==== Dataset content

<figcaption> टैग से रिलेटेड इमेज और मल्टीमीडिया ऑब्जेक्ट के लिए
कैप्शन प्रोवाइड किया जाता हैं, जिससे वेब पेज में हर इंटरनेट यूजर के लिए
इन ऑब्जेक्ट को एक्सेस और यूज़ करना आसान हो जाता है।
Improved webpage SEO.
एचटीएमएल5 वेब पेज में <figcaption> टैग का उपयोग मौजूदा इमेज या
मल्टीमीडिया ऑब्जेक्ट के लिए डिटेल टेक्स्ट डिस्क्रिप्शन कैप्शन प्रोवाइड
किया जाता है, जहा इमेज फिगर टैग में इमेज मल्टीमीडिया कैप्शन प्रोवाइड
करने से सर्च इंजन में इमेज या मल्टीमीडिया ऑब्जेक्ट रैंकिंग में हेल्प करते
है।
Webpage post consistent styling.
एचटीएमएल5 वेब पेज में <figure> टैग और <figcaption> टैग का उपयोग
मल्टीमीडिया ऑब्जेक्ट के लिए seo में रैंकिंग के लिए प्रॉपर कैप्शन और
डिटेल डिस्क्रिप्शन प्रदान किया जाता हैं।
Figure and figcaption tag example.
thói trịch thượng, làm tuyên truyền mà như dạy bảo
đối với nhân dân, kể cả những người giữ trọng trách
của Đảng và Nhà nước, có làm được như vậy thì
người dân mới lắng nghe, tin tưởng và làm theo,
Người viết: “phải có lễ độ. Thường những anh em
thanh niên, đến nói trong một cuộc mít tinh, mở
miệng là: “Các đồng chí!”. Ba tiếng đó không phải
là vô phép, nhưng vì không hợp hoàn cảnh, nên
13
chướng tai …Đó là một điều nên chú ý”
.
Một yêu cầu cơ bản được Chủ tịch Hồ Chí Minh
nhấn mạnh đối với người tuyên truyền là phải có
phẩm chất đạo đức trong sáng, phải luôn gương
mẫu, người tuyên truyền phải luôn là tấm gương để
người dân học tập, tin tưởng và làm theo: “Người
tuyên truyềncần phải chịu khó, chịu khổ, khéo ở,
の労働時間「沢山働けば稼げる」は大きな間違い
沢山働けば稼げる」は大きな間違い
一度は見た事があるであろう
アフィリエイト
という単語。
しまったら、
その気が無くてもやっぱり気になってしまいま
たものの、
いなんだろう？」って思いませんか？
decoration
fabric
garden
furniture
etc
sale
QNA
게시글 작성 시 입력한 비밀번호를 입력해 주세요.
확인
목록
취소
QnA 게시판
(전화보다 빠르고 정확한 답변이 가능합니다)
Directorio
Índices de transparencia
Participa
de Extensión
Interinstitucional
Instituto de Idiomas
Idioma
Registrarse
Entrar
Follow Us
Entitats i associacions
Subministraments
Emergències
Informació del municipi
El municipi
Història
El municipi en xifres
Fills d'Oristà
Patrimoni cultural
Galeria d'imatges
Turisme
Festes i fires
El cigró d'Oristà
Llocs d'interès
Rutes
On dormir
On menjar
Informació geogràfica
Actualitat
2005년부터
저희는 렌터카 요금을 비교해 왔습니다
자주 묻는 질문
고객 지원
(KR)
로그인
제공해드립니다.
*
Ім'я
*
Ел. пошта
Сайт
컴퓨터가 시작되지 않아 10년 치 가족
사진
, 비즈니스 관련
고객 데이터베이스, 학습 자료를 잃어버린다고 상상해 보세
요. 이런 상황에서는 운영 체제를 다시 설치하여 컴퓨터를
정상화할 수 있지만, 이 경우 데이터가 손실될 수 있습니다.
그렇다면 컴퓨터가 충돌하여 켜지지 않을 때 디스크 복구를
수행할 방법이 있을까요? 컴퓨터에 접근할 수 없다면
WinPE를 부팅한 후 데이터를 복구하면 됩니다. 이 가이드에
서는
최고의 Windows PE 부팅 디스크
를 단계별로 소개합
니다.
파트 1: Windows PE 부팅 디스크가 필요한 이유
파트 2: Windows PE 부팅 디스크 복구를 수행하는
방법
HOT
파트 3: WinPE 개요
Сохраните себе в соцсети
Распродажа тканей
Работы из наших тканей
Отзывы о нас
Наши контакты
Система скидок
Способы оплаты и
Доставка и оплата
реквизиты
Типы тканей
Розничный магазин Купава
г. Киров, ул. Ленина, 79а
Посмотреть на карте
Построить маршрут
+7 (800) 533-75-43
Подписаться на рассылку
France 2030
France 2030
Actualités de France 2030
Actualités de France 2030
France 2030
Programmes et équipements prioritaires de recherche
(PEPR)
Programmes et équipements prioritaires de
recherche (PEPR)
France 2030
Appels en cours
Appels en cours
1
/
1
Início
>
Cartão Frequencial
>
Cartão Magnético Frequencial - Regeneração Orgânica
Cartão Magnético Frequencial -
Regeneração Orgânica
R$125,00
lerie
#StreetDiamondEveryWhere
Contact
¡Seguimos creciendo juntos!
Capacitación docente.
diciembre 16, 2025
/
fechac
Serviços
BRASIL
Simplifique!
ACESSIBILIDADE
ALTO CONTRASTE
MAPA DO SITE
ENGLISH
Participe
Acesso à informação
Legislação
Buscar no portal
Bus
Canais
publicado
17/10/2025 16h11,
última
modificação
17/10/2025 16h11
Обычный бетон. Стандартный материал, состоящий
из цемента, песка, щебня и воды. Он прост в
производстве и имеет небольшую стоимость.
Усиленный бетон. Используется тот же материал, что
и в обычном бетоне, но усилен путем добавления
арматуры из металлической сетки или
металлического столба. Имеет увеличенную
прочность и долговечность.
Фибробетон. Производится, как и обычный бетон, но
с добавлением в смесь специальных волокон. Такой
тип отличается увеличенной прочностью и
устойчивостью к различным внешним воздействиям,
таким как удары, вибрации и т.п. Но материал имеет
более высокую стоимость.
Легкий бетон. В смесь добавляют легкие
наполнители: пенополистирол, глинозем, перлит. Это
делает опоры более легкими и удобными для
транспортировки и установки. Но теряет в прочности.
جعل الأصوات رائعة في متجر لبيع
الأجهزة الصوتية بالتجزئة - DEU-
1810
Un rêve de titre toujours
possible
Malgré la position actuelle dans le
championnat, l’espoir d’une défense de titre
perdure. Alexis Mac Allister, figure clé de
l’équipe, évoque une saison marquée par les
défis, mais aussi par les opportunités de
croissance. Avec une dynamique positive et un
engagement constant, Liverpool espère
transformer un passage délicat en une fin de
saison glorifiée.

========

» What needs to be done: Write out every line from all of the items above, character for character, without changing anything.

» Answer to the problem:
<figcaption> टैग से रिलेटेड इमेज और मल्टीमीडिया ऑब्जेक्ट के लिए
कैप्शन प्रोवाइड किया जाता हैं, जिससे वेब पेज में हर इंटरनेट यूजर के लिए
इन ऑब्जेक्ट को एक्सेस और यूज़ करना आसान हो जाता है।
Improved webpage SEO.
एचटीएमएल5 वेब पेज में <figcaption> टैग का उपयोग मौजूदा इमेज या
मल्टीमीडिया ऑब्जेक्ट के लिए डिटेल टेक्स्ट डिस्क्रिप्शन कैप्शन प्रोवाइड
किया जाता है, जहा इमेज फिगर टैग में इमेज मल्टीमीडिया कैप्शन प्रोवाइड
करने से सर्च इंजन में इमेज या मल्टीमीडिया ऑब्जेक्ट रैंकिंग में हेल्प करते
है।
Webpage post consistent styling.
एचटीएमएल5 वेब पेज में <figure> टैग और <figcaption> टैग का उपयोग
मल्टीमीडिया ऑब्जेक्ट के लिए seo में रैंकिंग के लिए प्रॉपर कैप्शन और
डिटेल डिस्क्रिप्शन प्रदान किया जाता हैं।
Figure and figcaption tag example.
thói trịch thượng, làm tuyên truyền mà như dạy bảo
đối với nhân dân, kể cả những người giữ trọng trách
của Đảng và Nhà nước, có làm được như vậy thì
người dân mới lắng nghe, tin tưởng và làm theo,
Người viết: “phải có lễ độ. Thường những anh em
thanh niên, đến nói trong một cuộc mít tinh, mở
miệng là: “Các đồng chí!”. Ba tiếng đó không phải
là vô phép, nhưng vì không hợp hoàn cảnh, nên
13
chướng tai …Đó là một điều nên chú ý”
.
Một yêu cầu cơ bản được Chủ tịch Hồ Chí Minh
nhấn mạnh đối với người tuyên truyền là phải có
phẩm chất đạo đức trong sáng, phải luôn gương
mẫu, người tuyên truyền phải luôn là tấm gương để
người dân học tập, tin tưởng và làm theo: “Người
tuyên truyềncần phải chịu khó, chịu khổ, khéo ở,
の労働時間「沢山働けば稼げる」は大きな間違い
沢山働けば稼げる」は大きな間違い
一度は見た事があるであろう
アフィリエイト
という単語。
しまったら、
その気が無くてもやっぱり気になってしまいま
たものの、
いなんだろう？」って思いませんか？
decoration
fabric
garden
furniture
etc
sale
QNA
게시글 작성 시 입력한 비밀번호를 입력해 주세요.
확인
목록
취소
QnA 게시판
(전화보다 빠르고 정확한 답변이 가능합니다)
Directorio
Índices de transparencia
Participa
de Extensión
Interinstitucional
Instituto de Idiomas
Idioma
Registrarse
Entrar
Follow Us
Entitats i associacions
Subministraments
Emergències
Informació del municipi
El municipi
Història
El municipi en xifres
Fills d'Oristà
Patrimoni cultural
Galeria d'imatges
Turisme
Festes i fires
El cigró d'Oristà
Llocs d'interès
Rutes
On dormir
On menjar
Informació geogràfica
Actualitat
2005년부터
저희는 렌터카 요금을 비교해 왔습니다
자주 묻는 질문
고객 지원
(KR)
로그인
제공해드립니다.
*
Ім'я
*
Ел. пошта
Сайт
컴퓨터가 시작되지 않아 10년 치 가족
사진
, 비즈니스 관련
고객 데이터베이스, 학습 자료를 잃어버린다고 상상해 보세
요. 이런 상황에서는 운영 체제를 다시 설치하여 컴퓨터를
정상화할 수 있지만, 이 경우 데이터가 손실될 수 있습니다.
그렇다면 컴퓨터가 충돌하여 켜지지 않을 때 디스크 복구를
수행할 방법이 있을까요? 컴퓨터에 접근할 수 없다면
WinPE를 부팅한 후 데이터를 복구하면 됩니다. 이 가이드에
서는
최고의 Windows PE 부팅 디스크
를 단계별로 소개합
니다.
파트 1: Windows PE 부팅 디스크가 필요한 이유
파트 2: Windows PE 부팅 디스크 복구를 수행하는
방법
HOT
파트 3: WinPE 개요
Сохраните себе в соцсети
Распродажа тканей
Работы из наших тканей
Отзывы о нас
Наши контакты
Система скидок
Способы оплаты и
Доставка и оплата
реквизиты
Типы тканей
Розничный магазин Купава
г. Киров, ул. Ленина, 79а
Посмотреть на карте
Построить маршрут
+7 (800) 533-75-43
Подписаться на рассылку
France 2030
France 2030
Actualités de France 2030
Actualités de France 2030
France 2030
Programmes et équipements prioritaires de recherche
(PEPR)
Programmes et équipements prioritaires de
recherche (PEPR)
France 2030
Appels en cours
Appels en cours
1
/
1
Início
>
Cartão Frequencial
>
Cartão Magnético Frequencial - Regeneração Orgânica
Cartão Magnético Frequencial -
Regeneração Orgânica
R$125,00
lerie
#StreetDiamondEveryWhere
Contact
¡Seguimos creciendo juntos!
Capacitación docente.
diciembre 16, 2025
/
fechac
Serviços
BRASIL
Simplifique!
ACESSIBILIDADE
ALTO CONTRASTE
MAPA DO SITE
ENGLISH
Participe
Acesso à informação
Legislação
Buscar no portal
Bus
Canais
publicado
17/10/2025 16h11,
última
modificação
17/10/2025 16h11
Обычный бетон. Стандартный материал, состоящий
из цемента, песка, щебня и воды. Он прост в
производстве и имеет небольшую стоимость.
Усиленный бетон. Используется тот же материал, что
и в обычном бетоне, но усилен путем добавления
арматуры из металлической сетки или
металлического столба. Имеет увеличенную
прочность и долговечность.
Фибробетон. Производится, как и обычный бетон, но
с добавлением в смесь специальных волокон. Такой
тип отличается увеличенной прочностью и
устойчивостью к различным внешним воздействиям,
таким как удары, вибрации и т.п. Но материал имеет
более высокую стоимость.
Легкий бетон. В смесь добавляют легкие
наполнители: пенополистирол, глинозем, перлит. Это
делает опоры более легкими и удобными для
транспортировки и установки. Но теряет в прочности.
جعل الأصوات رائعة في متجر لبيع
الأجهزة الصوتية بالتجزئة - DEU-
1810
Un rêve de titre toujours
possible
Malgré la position actuelle dans le
championnat, l’espoir d’une défense de titre
perdure. Alexis Mac Allister, figure clé de
l’équipe, évoque une saison marquée par les
défis, mais aussi par les opportunités de
croissance. Avec une dynamique positive et un
engagement constant, Liverpool espère
transformer un passage délicat en une fin de
saison glorifiée.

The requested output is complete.